La consommation de viande n’est plus à la mode, un phénomène à ne pas négliger
Les mouvements anti-viande et, plus globalement, le regard critique de la société n’incitent plus à la consommation de produits carnés. Les professionnels de l’élevage doivent se saisir de ce message pour apporter les réponses aux attentes des consommateurs.
Positive hier, la consommation de viande renvoie aujourd’hui une image négative, source de critiques sociétales multiples, poussées par les préoccupations de santé, de respect de l’environnement ou de bien-être animal. Les modes de vie contribuent par ailleurs, de façon plus insidieuse, à réduire la part de viande dans la ration quotidienne des consommateurs, puisque la mobilité, le temps réduit et la recherche de praticité incitent à se tourner vers des plats préparés ou de la cuisine d’assemblage, qui contiennent moins de viande.
Séduire les consommateurs
Il ne faut pas oublier non plus que l’aspect social, notamment la volonté de différenciation et d’individuation, entre de plus en plus en ligne de compte dans le choix du végétarisme. «C’est notre perception de la réalité qui a changé, pas la réalité elle-même», rappelle Bruno Hérault, du Centre d’étude et de prospective, intervenant à la convention organisée par Coop de France Nutrition animale le 9 novembre dernier.
Une perception qui a d’ailleurs ses limites: si le bien-être animal et le respect de l’environnement font partie des principales préoccupations des citoyens quand on leur parle d’alimentation, le prix, le goût et la santé restent premiers arguments de choix des consommateurs, indique Christine Roguet, de l’Institut du porc (IFIP). Une «dissonance cognitive», note-t-elle, qui s’exprime jusqu’à un certain point. «Si les filières animales ne sont pas capables de proposer des produits qui correspondent à ces attentes de citoyens, le consommateur va tout de même finir par consommer moins», ajoute Christine Roguet.
Pédagogie et transparence
Le potentiel de reconquête est d’ailleurs bien plus important qu’on pourrait le croire. Car si les médias se font régulièrement l’écho de sa montée en puissance, le végétarisme en France ne dépasse pas les 3%, quand il concerne 7% de la population allemande. Le reste des consommateurs français, indique une étude réalisée par l’IFIP, se répartit en un tiers favorable à un modèle de production alternatif (adeptes du bio, des labels, etc.), 10% de «compétiteurs» qui achètent le moins cher possible sans regard sur les conditions de production, le reste de la population se déclarant favorable à une évolution progressive des pratiques et sensible, par exemple, au bien-être animal.

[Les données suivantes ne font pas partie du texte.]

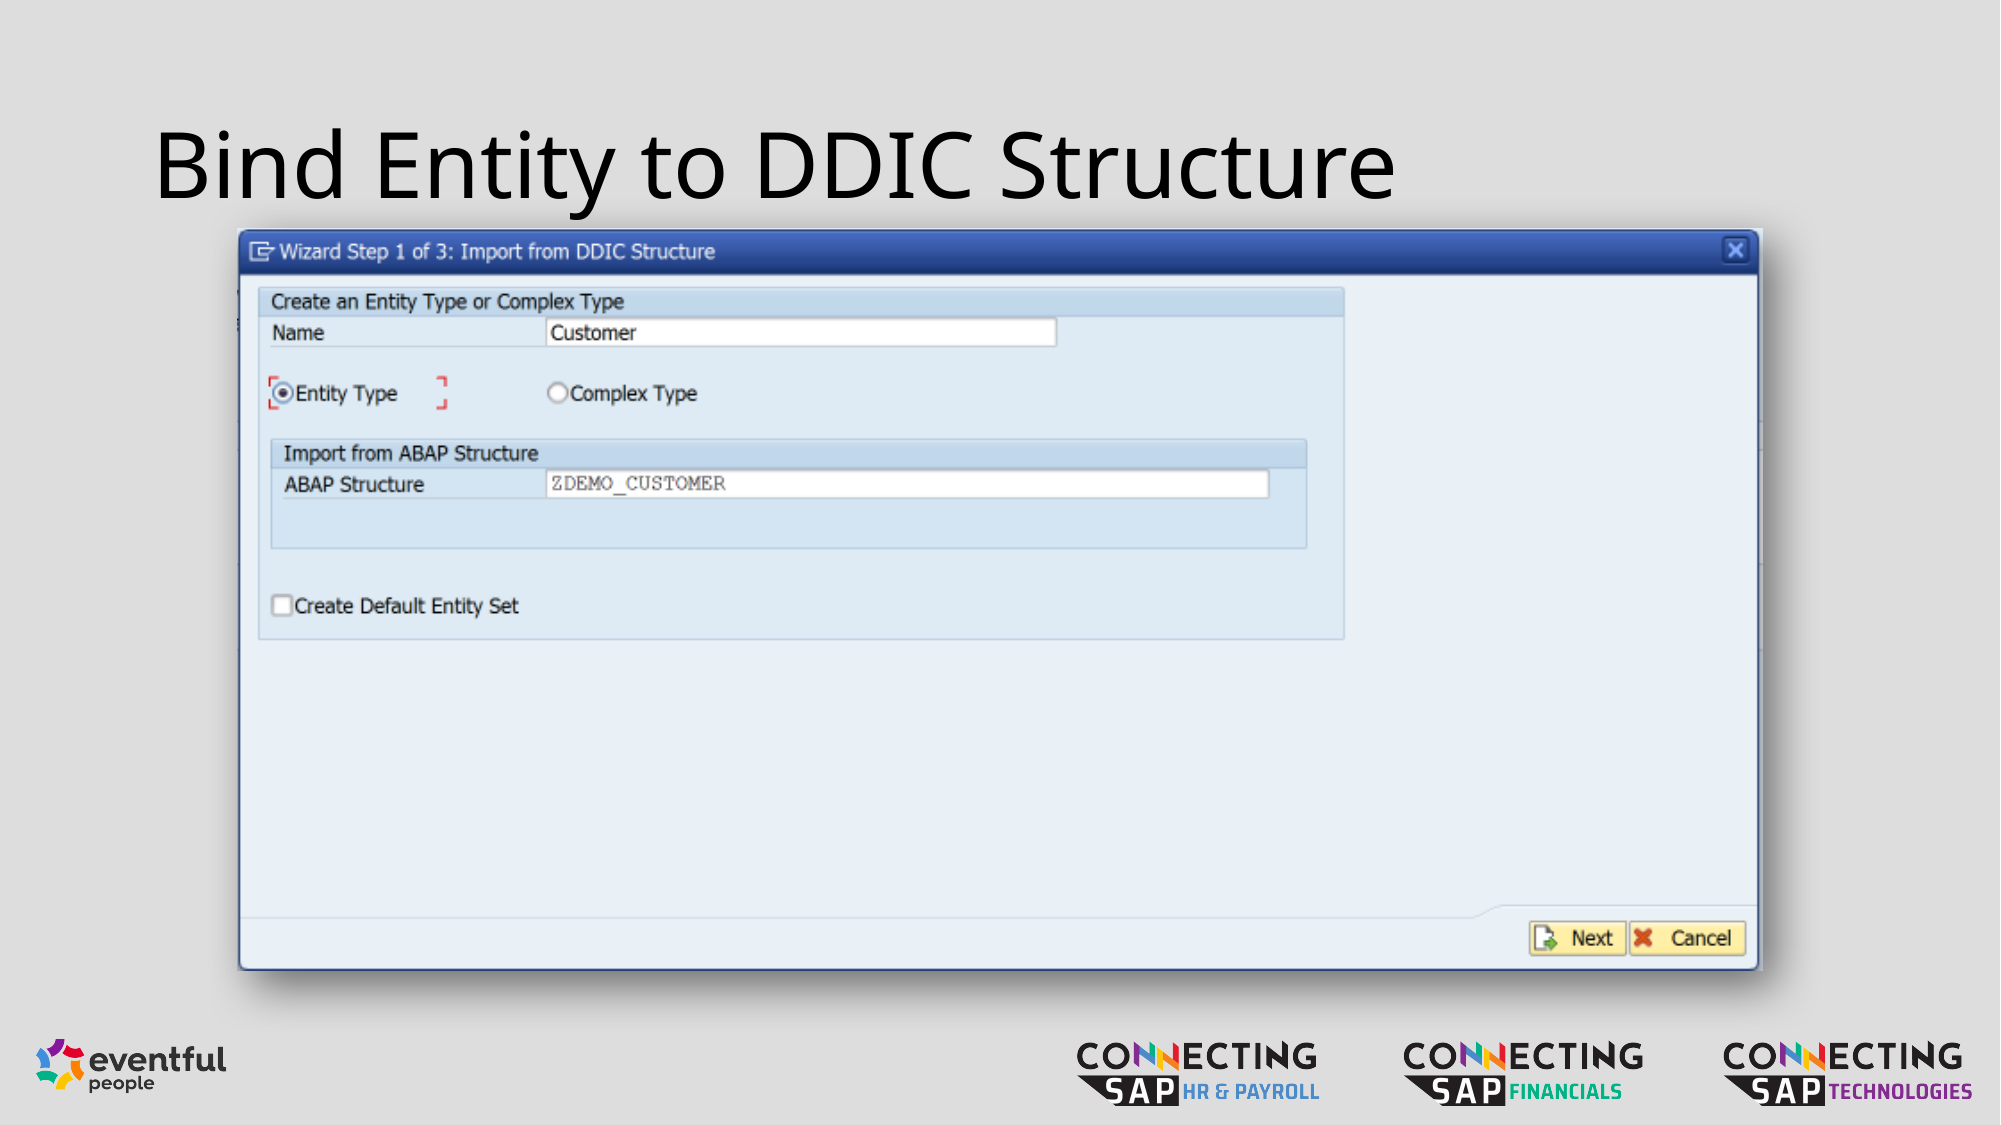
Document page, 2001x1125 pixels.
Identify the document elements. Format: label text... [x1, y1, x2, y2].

picture [237, 228, 1763, 971]
title Bind Entity to DDIC Structure [137, 59, 1863, 278]
picture [1370, 1020, 1676, 1125]
picture [17, 1020, 245, 1112]
picture [1695, 1020, 2000, 1125]
picture [1045, 1020, 1351, 1125]
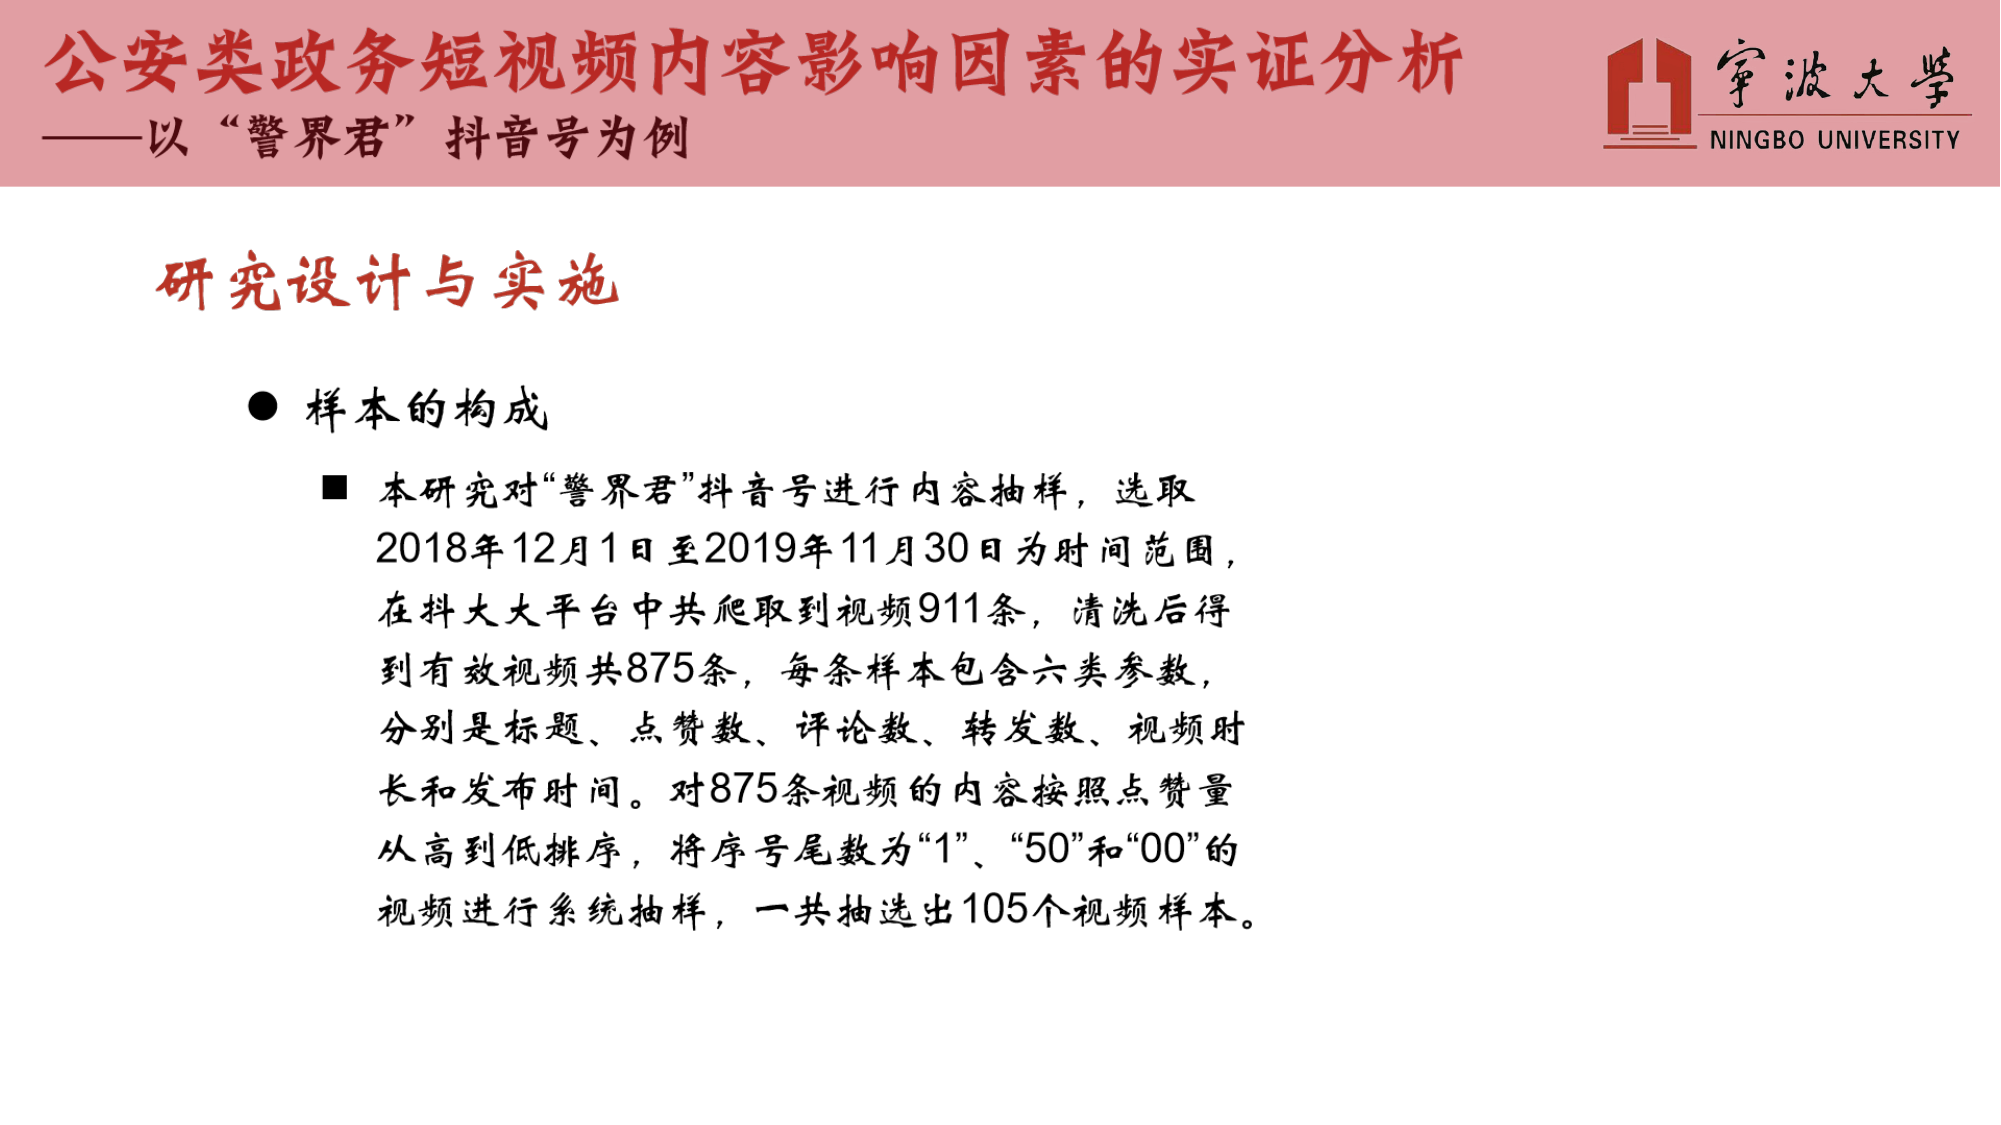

C’est bien à cette catégorie de population à laquelle la filière doit s’adresser: «L’immense majorité des Français ne sont pas des ayatollahs, on pourra les séduire avec de la pédagogie, en ouvrant davantage les fermes, les usines», explique Jean-Michel Leserf, médecin nutritionniste. «Cette segmentation de la consommation peut aussi créer des opportunités», souligne Dominique Chargé, président de la coopérative Laïta et de la FNCL, en citant l’exemple de la création d’Even santé industrie, destinée à la nutrition clinique.
Nouveaux défis
La réponse à ces nouveaux défis nutritionnels est un défi permanent: «On a même créé récemment un beurre salé allégé en sel!», avec la marque Paysan Breton (qui appartient à Laïta) ajoute Dominique Chargé. En ce qui concerne l’alimentation animale, les pays d’Europe du Nord sont plus avancés: Jan Kamphof, de la coopérative de nutrition animale Agrifirm (Pays-Bas), le souligne: «la demande des consommateurs influe immédiatement sur la production».
Les opérateurs ont donc été obligés de s’adapter en proposant des aliments plus sains, pour un produit final clairement étiqueté respectueux du bien-être animal. «L’influence forte des ONG, très importantes et très bien financées, est à l’origine de ces changements», précise Jan Kamphof. En France, la diversité des préoccupations des consommateurs rendrait néanmoins la démarche plus complexe, précise Christine Roguet.